> _Aim of the task_
Everything in the listing below must be set down again exactly, apart from the pictures.

> _Information supplied_
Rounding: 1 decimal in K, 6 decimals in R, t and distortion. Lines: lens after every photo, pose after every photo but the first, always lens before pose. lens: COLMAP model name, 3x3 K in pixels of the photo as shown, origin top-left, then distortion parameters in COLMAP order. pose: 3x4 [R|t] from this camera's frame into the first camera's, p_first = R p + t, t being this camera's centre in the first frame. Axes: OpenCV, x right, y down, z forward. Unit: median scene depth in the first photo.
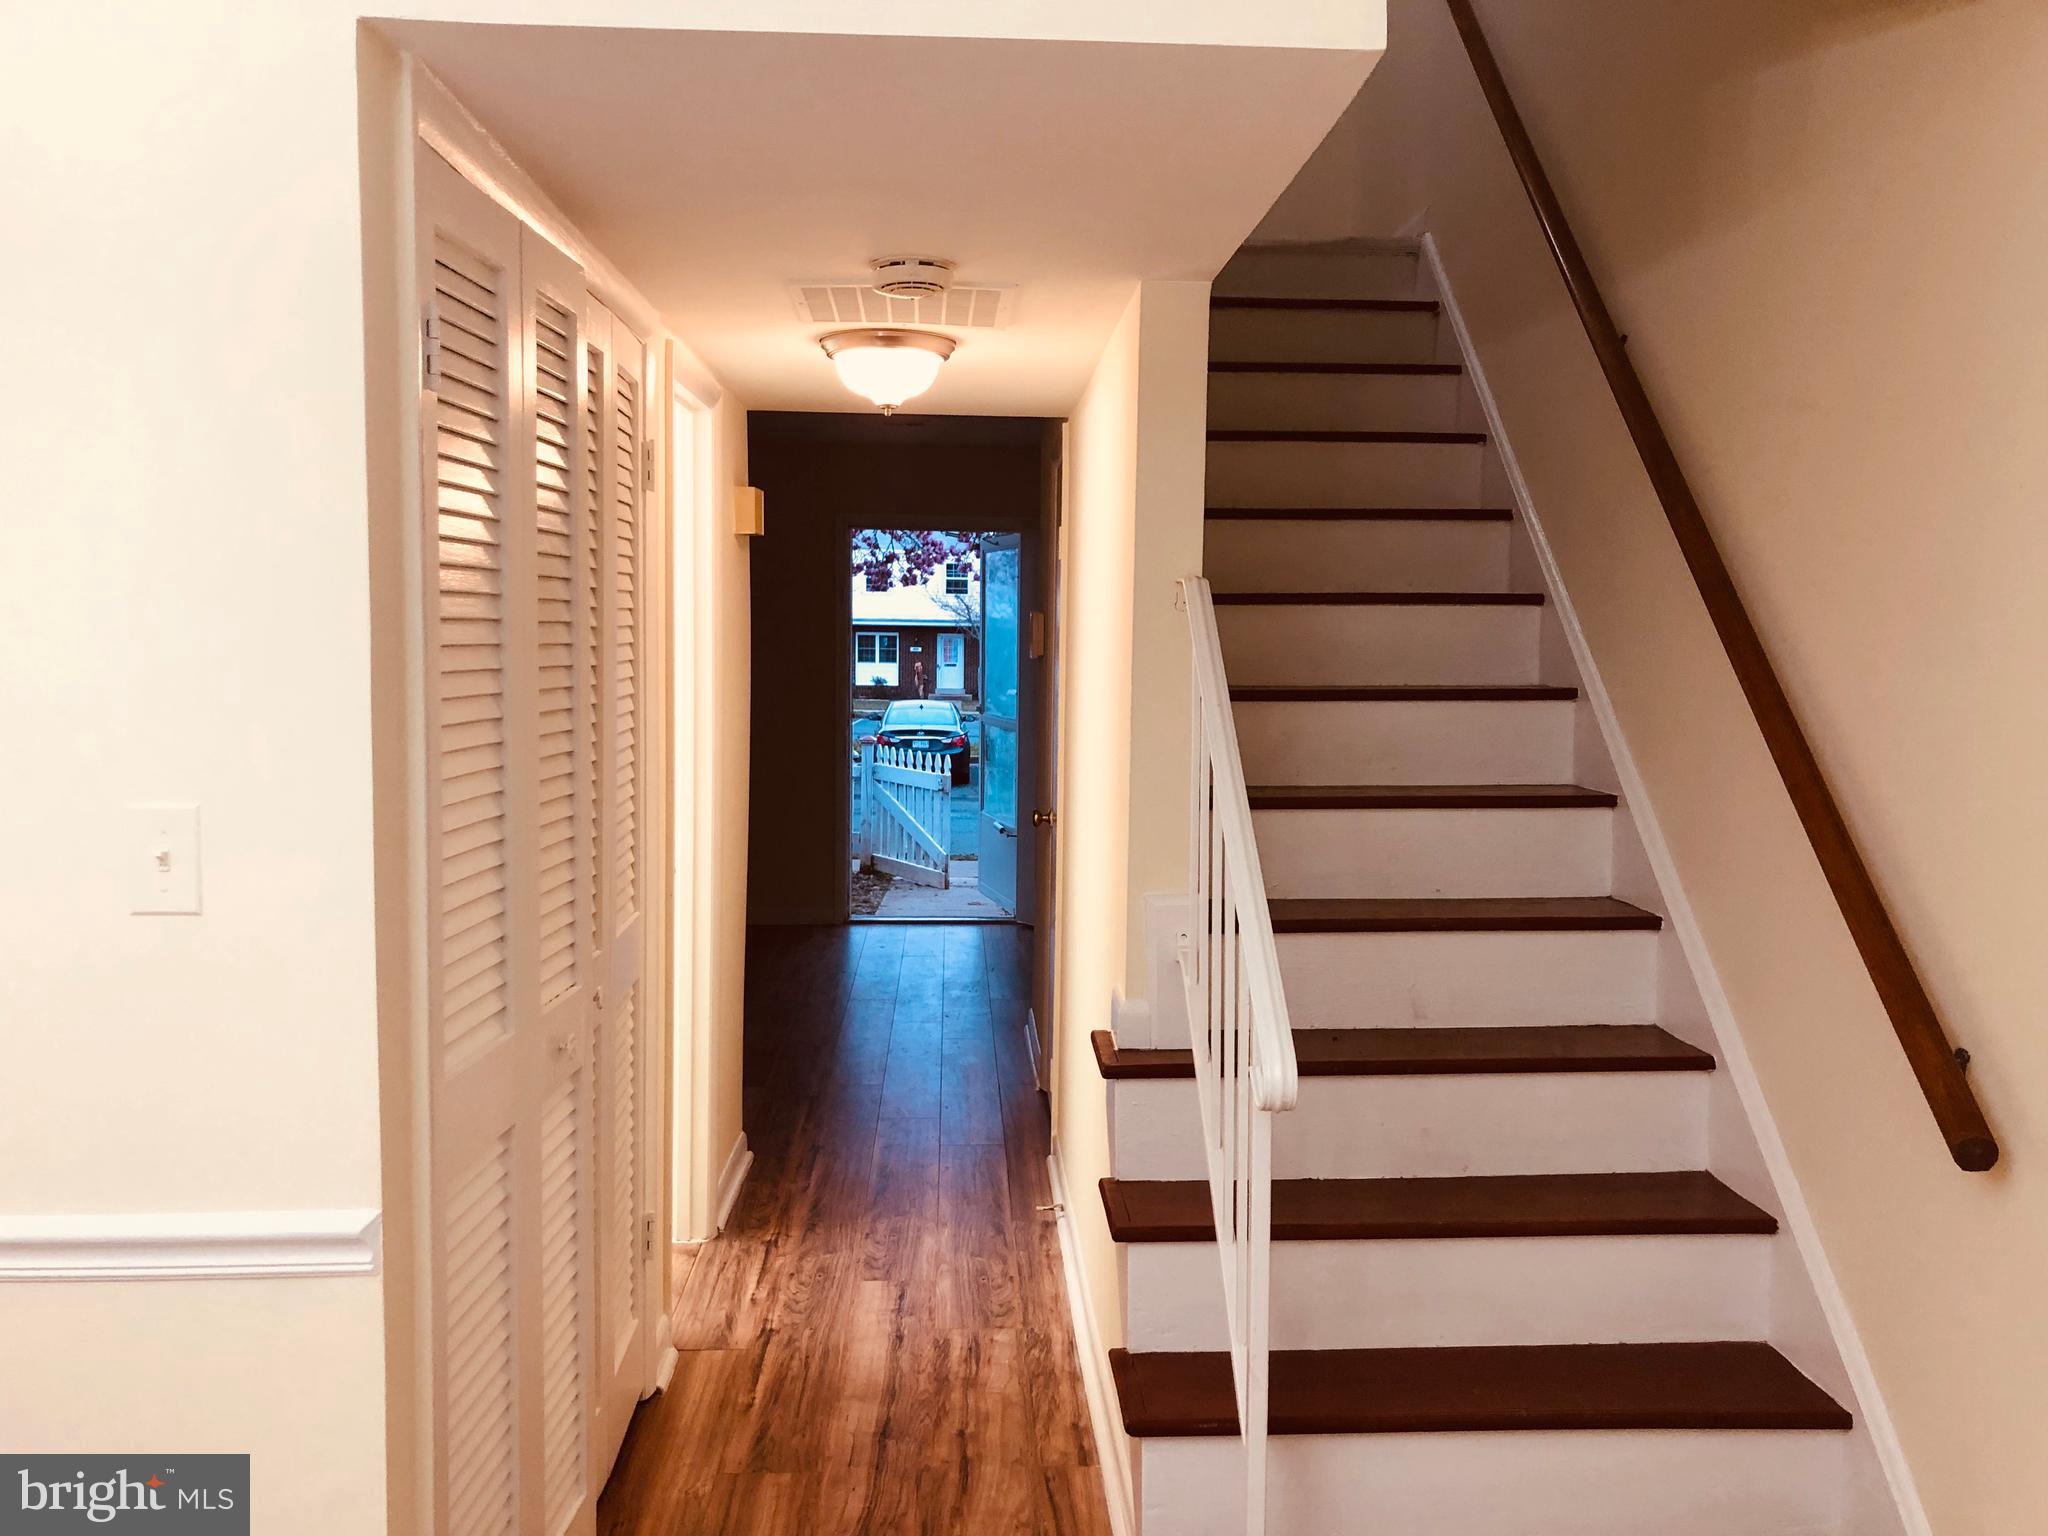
lens RADIAL K [[1679.8, 0, 1024.0], [0, 1679.8, 768.0], [0, 0, 1]] dist [0.022342, -0.011438]
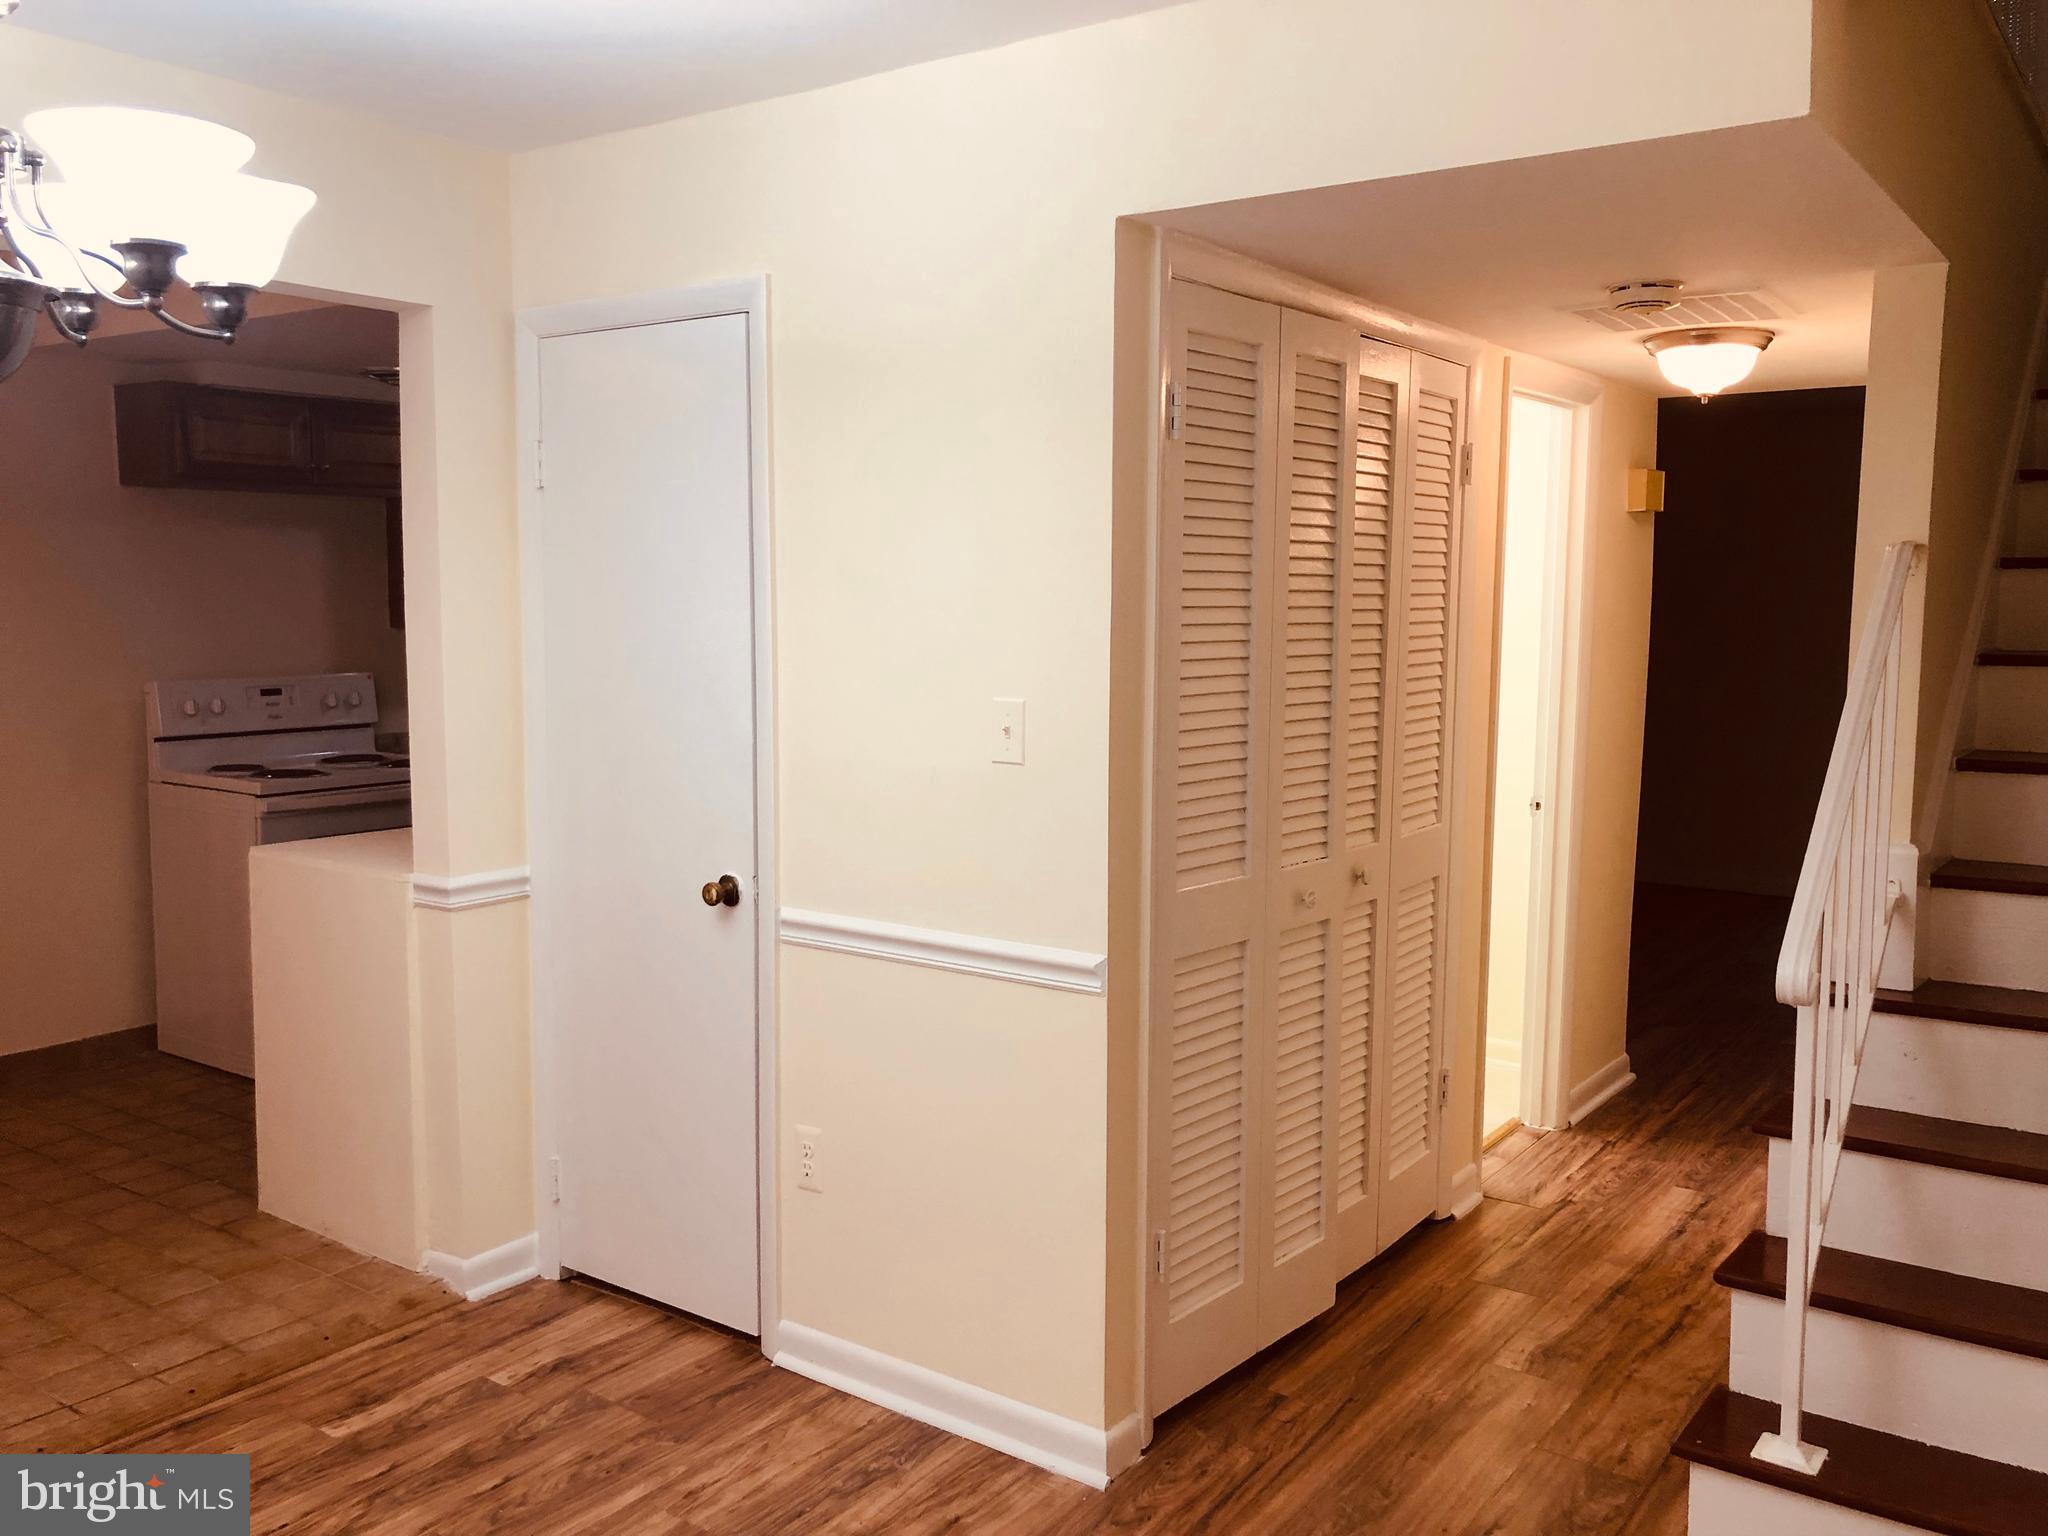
lens RADIAL K [[1679.8, 0, 1024.0], [0, 1679.8, 768.0], [0, 0, 1]] dist [0.022342, -0.011438]
pose [[0.781648, 0.060780, -0.620751, 0.276246], [-0.050909, 0.998137, 0.033627, 0.016785], [0.621639, 0.005317, 0.783286, -0.155661]]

> _Written solution_
Rounding: 1 decimal in K, 6 decimals in R, t and distortion. Lines: lens after every photo, pose after every photo but the first, always lens before pose. lens: COLMAP model name, 3x3 K in pixels of the photo as shown, origin top-left, then distortion parameters in COLMAP order. pose: 3x4 [R|t] from this camera's frame into the first camera's, p_first = R p + t, t being this camera's centre in the first frame. Axes: OpenCV, x right, y down, z forward. Unit: median scene depth in the first photo.
lens RADIAL K [[1679.8, 0, 1024.0], [0, 1679.8, 768.0], [0, 0, 1]] dist [0.022342, -0.011438]
lens RADIAL K [[1679.8, 0, 1024.0], [0, 1679.8, 768.0], [0, 0, 1]] dist [0.022342, -0.011438]
pose [[0.781648, 0.060780, -0.620751, 0.276246], [-0.050909, 0.998137, 0.033627, 0.016785], [0.621639, 0.005317, 0.783286, -0.155661]]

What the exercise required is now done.